Farmers went to the fishing stations in the autumn, to Reykjavík, or even to Snæfellsnes in the west. It was beneficial to live close to the sea and even vital. The residents of Mýrdalur started hunting fulmars around 1830, as there are a lot of them in the area. First, dip nets were used or an attempt to shoot the fulmar. Attempts were also made by climbing the cliffs, which was dangerous, as people with primitive equipment used it. Until the first decade of the last century, both winter fulmars and fulmar chicks were hunted. Descending off a cliff by rope was difficult and labor-intensive task. Blackbird eggs were often picked along the way. To this day, eggs are still being picked, but fulmars are only caught at the end of the summer for 1-2 weeks. Then the fulmar chicks are chased and knocked out. The fulmar is de-feathered, scorched, and salted in barrels.

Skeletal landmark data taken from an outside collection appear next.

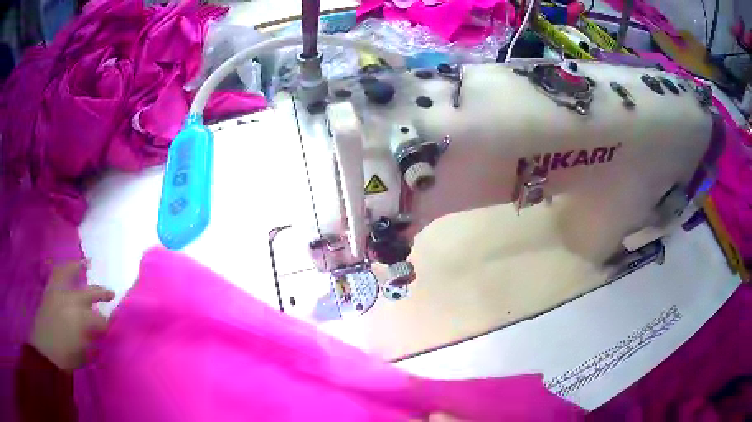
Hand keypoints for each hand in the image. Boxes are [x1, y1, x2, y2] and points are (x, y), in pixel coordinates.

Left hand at [30, 261, 114, 370]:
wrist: (44, 351)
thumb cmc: (65, 357)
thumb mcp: (83, 355)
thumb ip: (92, 342)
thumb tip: (100, 334)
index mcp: (81, 319)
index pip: (100, 319)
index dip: (108, 324)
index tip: (114, 327)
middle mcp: (70, 300)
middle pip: (90, 293)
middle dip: (102, 294)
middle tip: (111, 294)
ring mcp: (58, 292)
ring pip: (70, 273)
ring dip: (80, 269)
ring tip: (87, 263)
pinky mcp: (49, 291)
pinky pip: (57, 274)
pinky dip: (64, 269)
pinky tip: (68, 268)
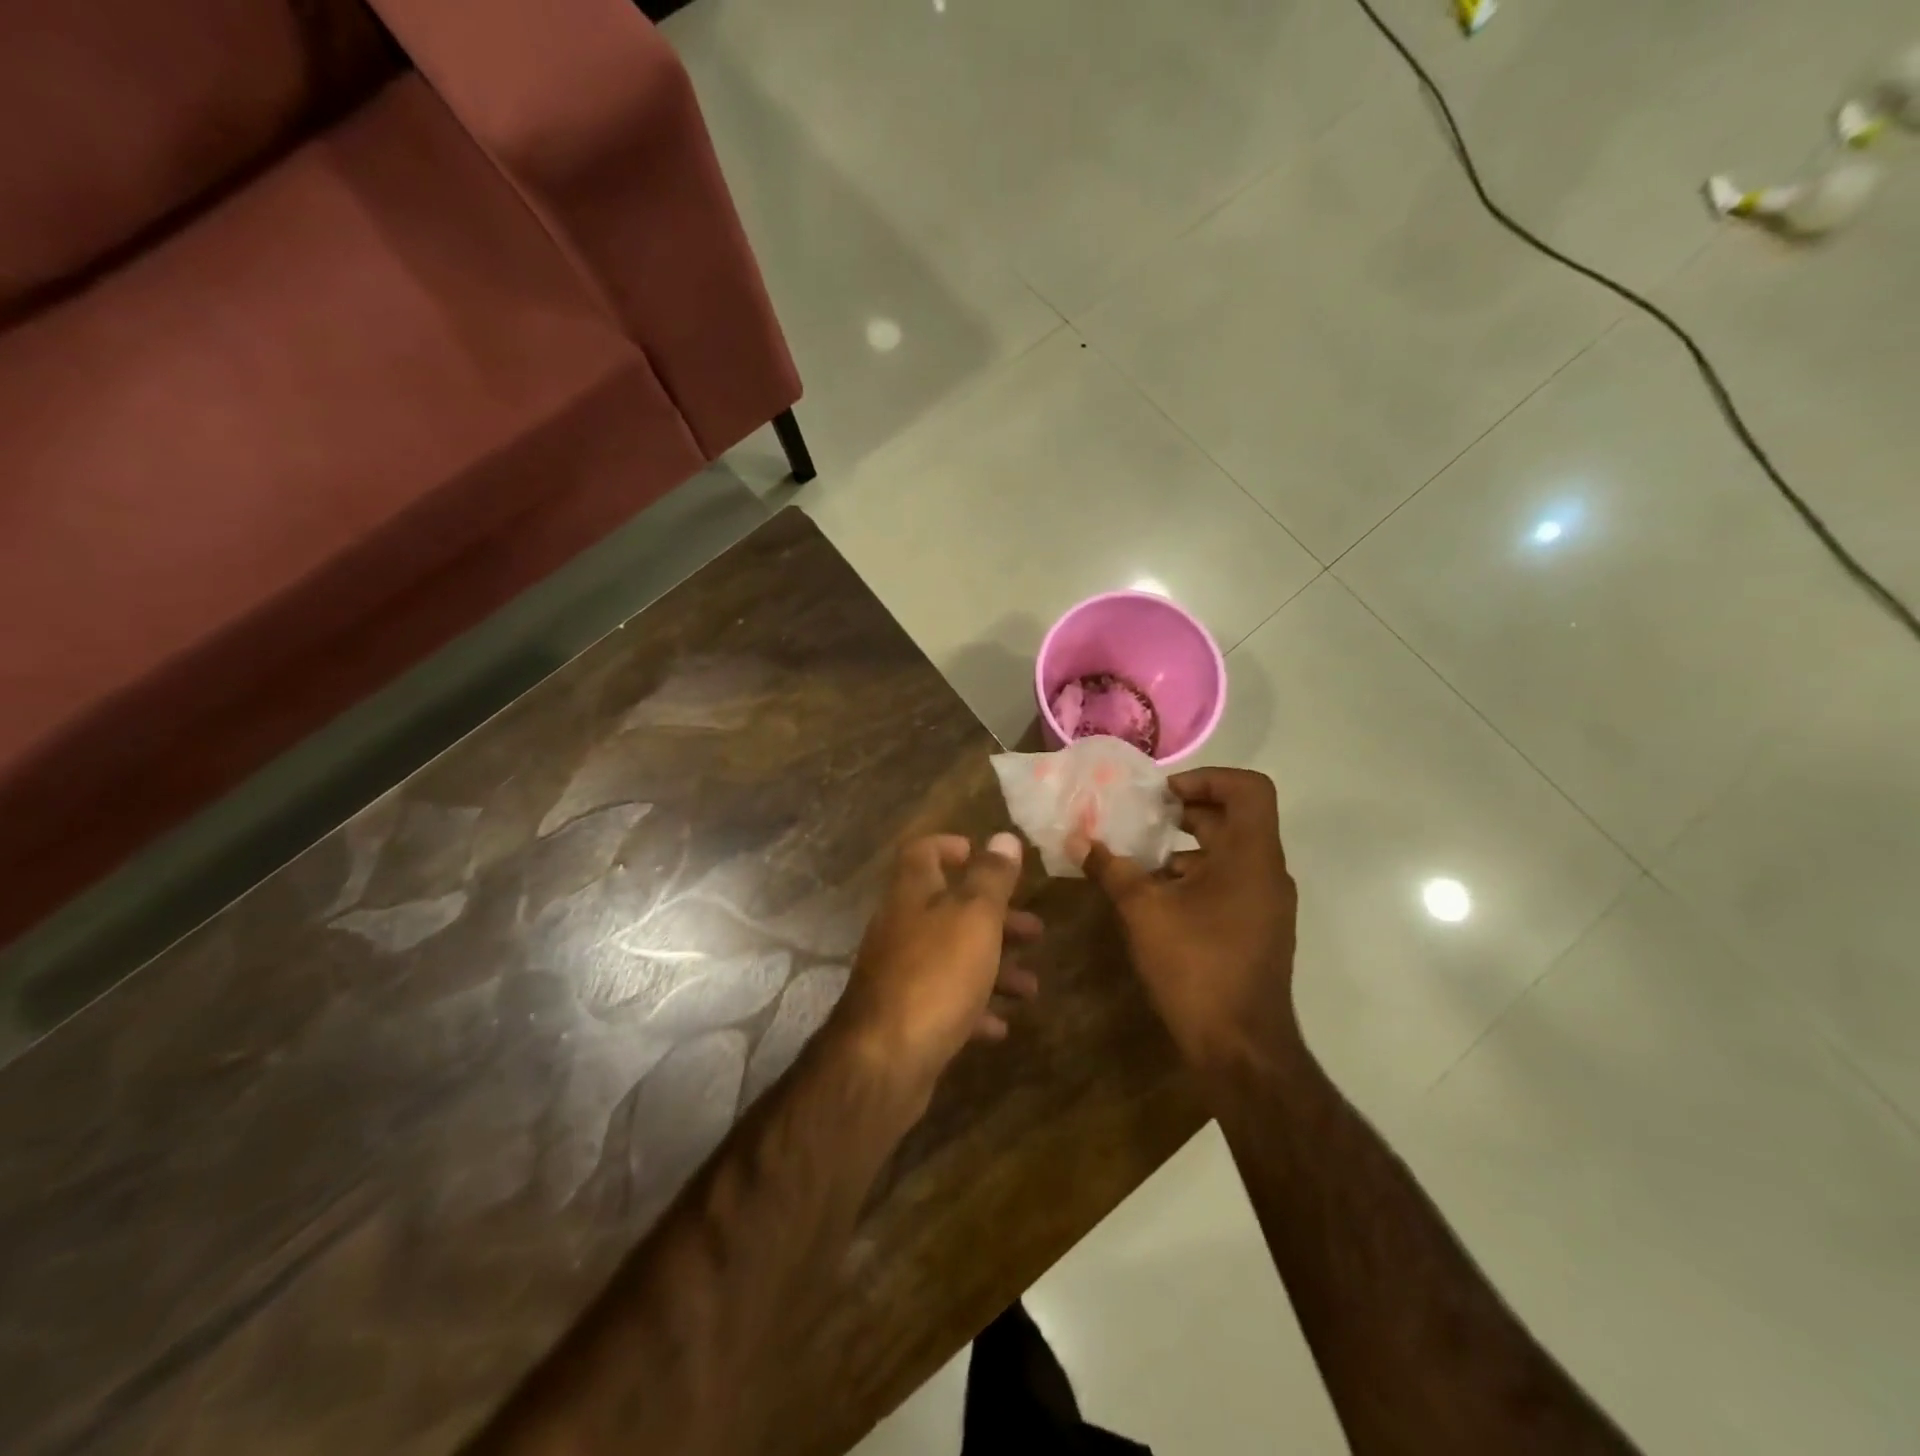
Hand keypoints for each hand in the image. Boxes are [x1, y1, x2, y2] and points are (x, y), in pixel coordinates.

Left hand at [833, 832, 1042, 1102]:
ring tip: (1031, 987)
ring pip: (954, 957)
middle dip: (995, 918)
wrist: (885, 1059)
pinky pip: (946, 1002)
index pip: (923, 852)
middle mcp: (902, 927)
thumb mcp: (974, 916)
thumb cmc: (936, 973)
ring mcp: (901, 973)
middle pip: (950, 909)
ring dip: (994, 966)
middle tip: (1035, 930)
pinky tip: (1000, 1026)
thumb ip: (991, 877)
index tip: (984, 856)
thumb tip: (1004, 838)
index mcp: (913, 893)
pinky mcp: (906, 1015)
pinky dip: (975, 1008)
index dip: (951, 846)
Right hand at [1073, 768, 1298, 1067]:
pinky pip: (1228, 883)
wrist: (1240, 1047)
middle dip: (1186, 812)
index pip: (1248, 788)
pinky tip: (1155, 898)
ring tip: (1138, 859)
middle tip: (1141, 818)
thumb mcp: (1144, 911)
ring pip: (1229, 854)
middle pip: (1234, 819)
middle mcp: (1266, 872)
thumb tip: (1076, 839)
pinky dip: (1194, 878)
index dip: (1207, 777)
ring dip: (1185, 848)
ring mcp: (1265, 903)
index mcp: (1251, 856)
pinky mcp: (1256, 929)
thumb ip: (1111, 869)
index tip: (1165, 796)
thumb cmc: (1197, 966)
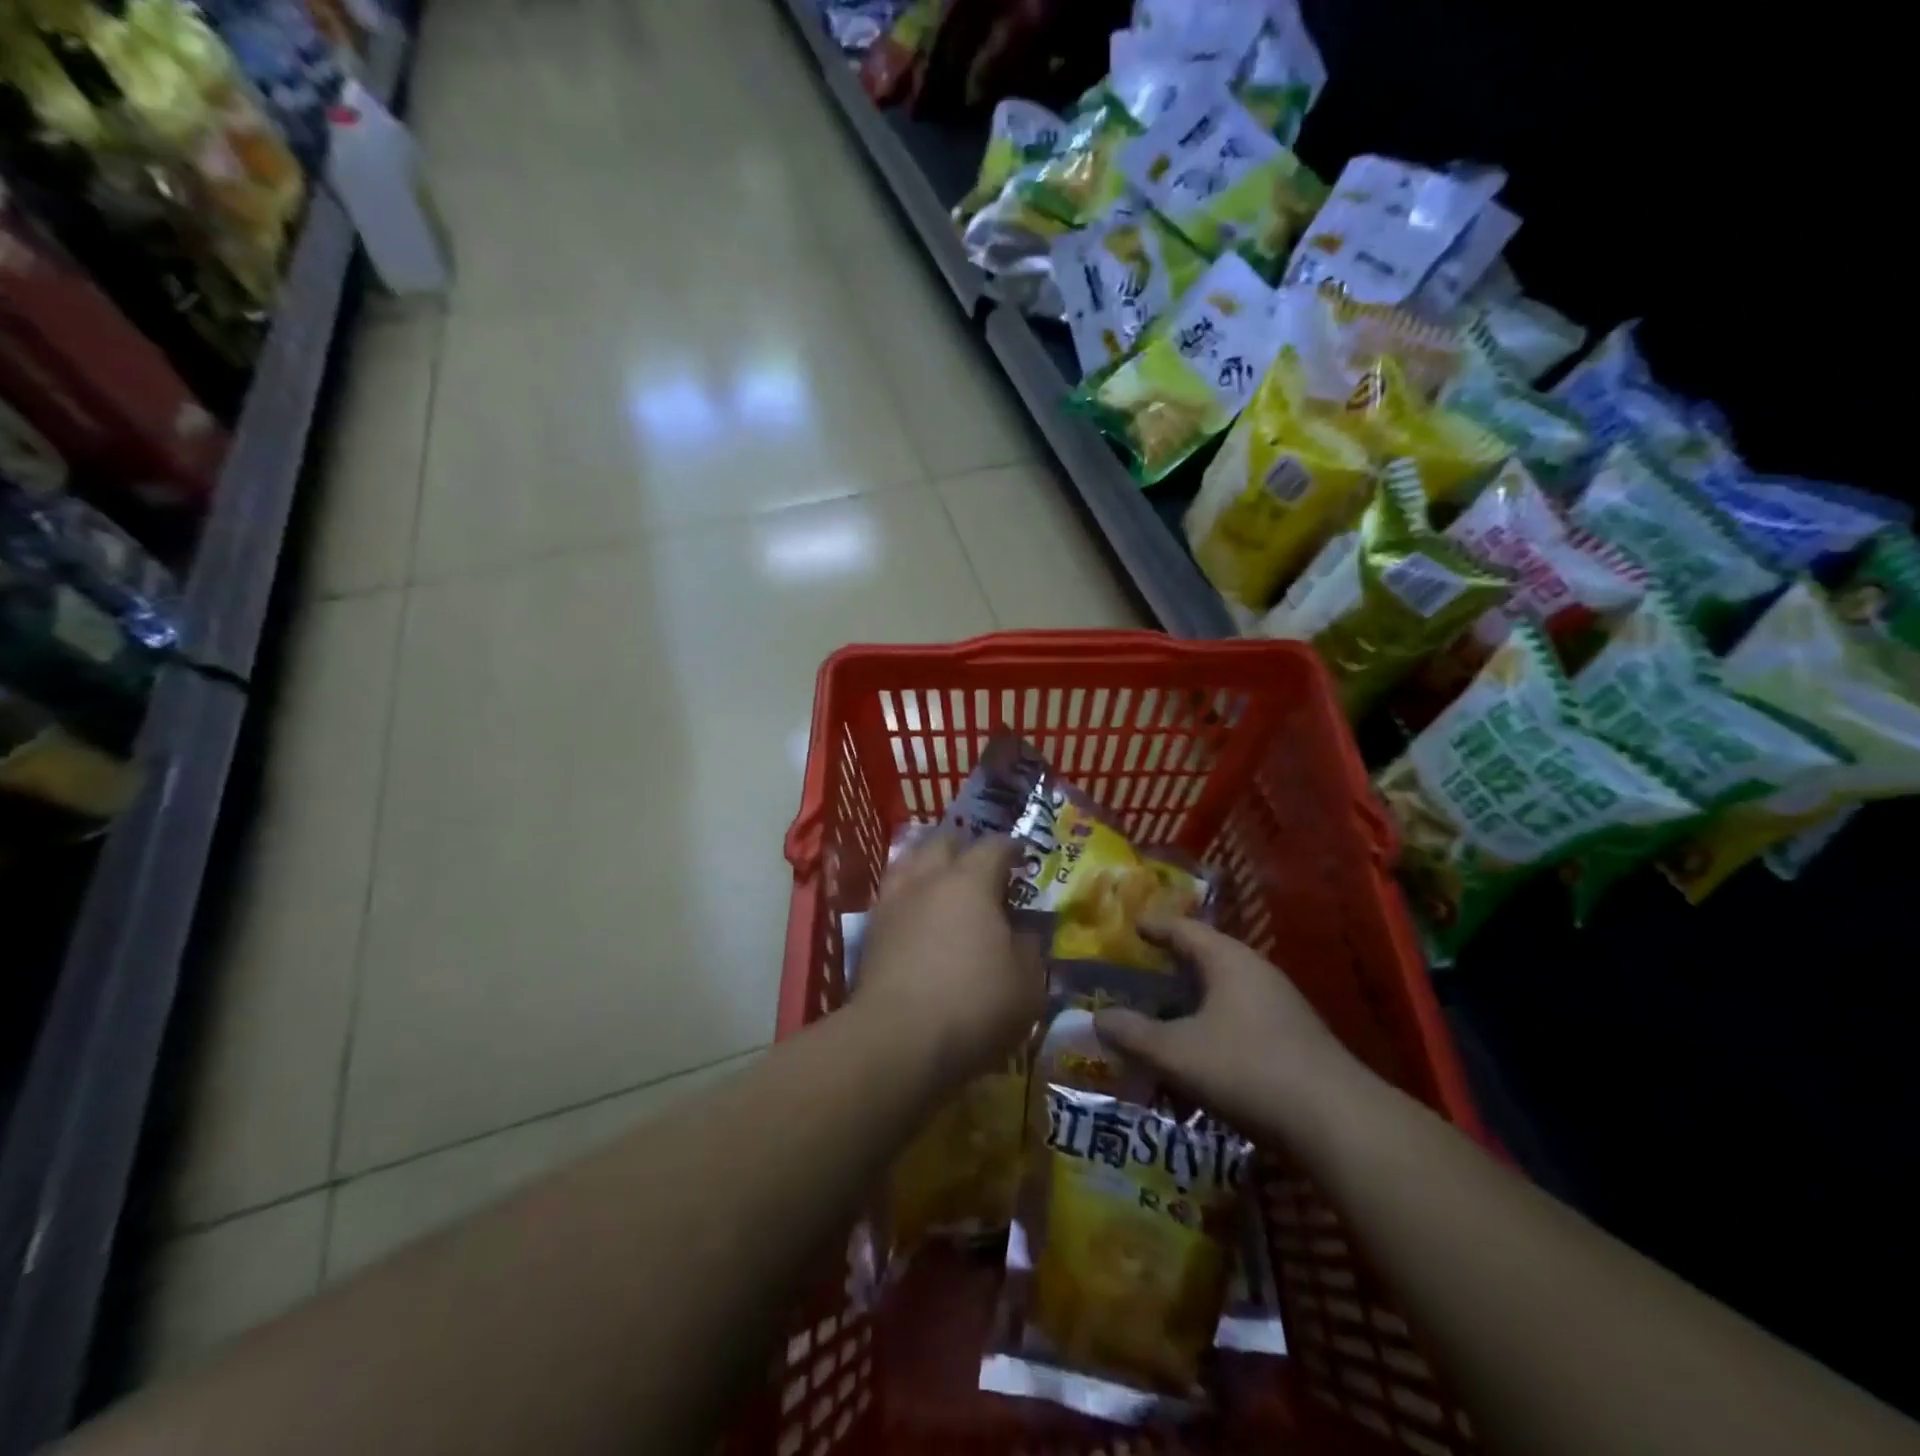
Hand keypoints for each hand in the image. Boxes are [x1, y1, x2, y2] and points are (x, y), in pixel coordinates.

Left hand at [852, 832, 1044, 1087]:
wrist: (897, 1039)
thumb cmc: (974, 1005)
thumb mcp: (1027, 983)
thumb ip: (1029, 948)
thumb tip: (1024, 932)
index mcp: (970, 882)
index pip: (993, 847)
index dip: (1010, 847)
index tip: (1021, 855)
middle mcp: (928, 880)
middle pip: (943, 842)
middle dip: (964, 846)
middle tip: (980, 864)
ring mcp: (893, 903)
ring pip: (909, 862)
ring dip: (928, 863)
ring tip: (941, 880)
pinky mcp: (870, 932)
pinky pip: (892, 896)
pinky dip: (908, 896)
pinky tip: (916, 914)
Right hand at [1092, 918, 1363, 1136]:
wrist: (1338, 1123)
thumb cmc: (1248, 1069)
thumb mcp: (1177, 1053)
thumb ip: (1133, 1034)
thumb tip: (1097, 1018)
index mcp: (1228, 960)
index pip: (1183, 929)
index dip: (1154, 927)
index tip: (1131, 925)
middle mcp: (1256, 972)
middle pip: (1206, 957)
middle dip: (1172, 965)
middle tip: (1139, 971)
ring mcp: (1280, 1006)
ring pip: (1224, 992)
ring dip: (1192, 1001)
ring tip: (1163, 1015)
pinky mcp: (1293, 1040)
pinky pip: (1240, 1019)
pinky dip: (1212, 1026)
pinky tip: (1200, 1054)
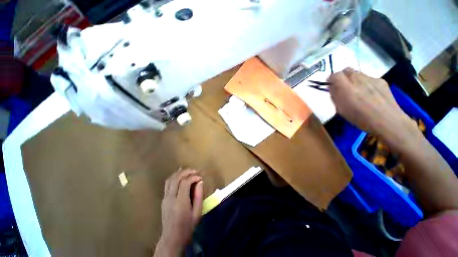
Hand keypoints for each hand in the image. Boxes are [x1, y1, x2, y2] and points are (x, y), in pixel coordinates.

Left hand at [154, 169, 203, 256]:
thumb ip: (199, 195)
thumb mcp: (197, 212)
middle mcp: (171, 198)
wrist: (172, 238)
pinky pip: (167, 184)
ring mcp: (165, 198)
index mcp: (180, 202)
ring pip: (170, 179)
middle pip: (176, 178)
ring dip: (179, 173)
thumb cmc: (187, 226)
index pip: (185, 183)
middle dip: (186, 172)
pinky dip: (174, 177)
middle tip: (195, 171)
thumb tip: (200, 181)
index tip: (200, 178)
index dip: (193, 177)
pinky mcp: (163, 199)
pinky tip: (180, 174)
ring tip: (188, 171)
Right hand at [328, 68, 417, 150]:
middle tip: (343, 88)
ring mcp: (371, 79)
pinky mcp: (381, 81)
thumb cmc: (360, 118)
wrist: (388, 121)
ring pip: (358, 73)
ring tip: (357, 92)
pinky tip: (369, 94)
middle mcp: (358, 79)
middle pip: (346, 70)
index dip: (331, 80)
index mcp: (346, 88)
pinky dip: (365, 83)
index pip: (334, 75)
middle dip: (342, 77)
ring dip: (353, 80)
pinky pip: (369, 78)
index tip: (331, 86)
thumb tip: (333, 88)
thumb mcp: (340, 109)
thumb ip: (335, 96)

Puffin was caught with a dip net for many years; first, he was dug out from his holes but later, a dip net was used.

Until the 1940s, fishing was practiced in Mýrdalur. Rowing was from Dyrhólaey, Reynisfjörður, Pétursey and Maríuhlið by Jökulsá on Sólheimasandur. Fishing was important to provide for the household. There is no port in the area, and landing conditions were difficult and so dangerous that fishing stopped.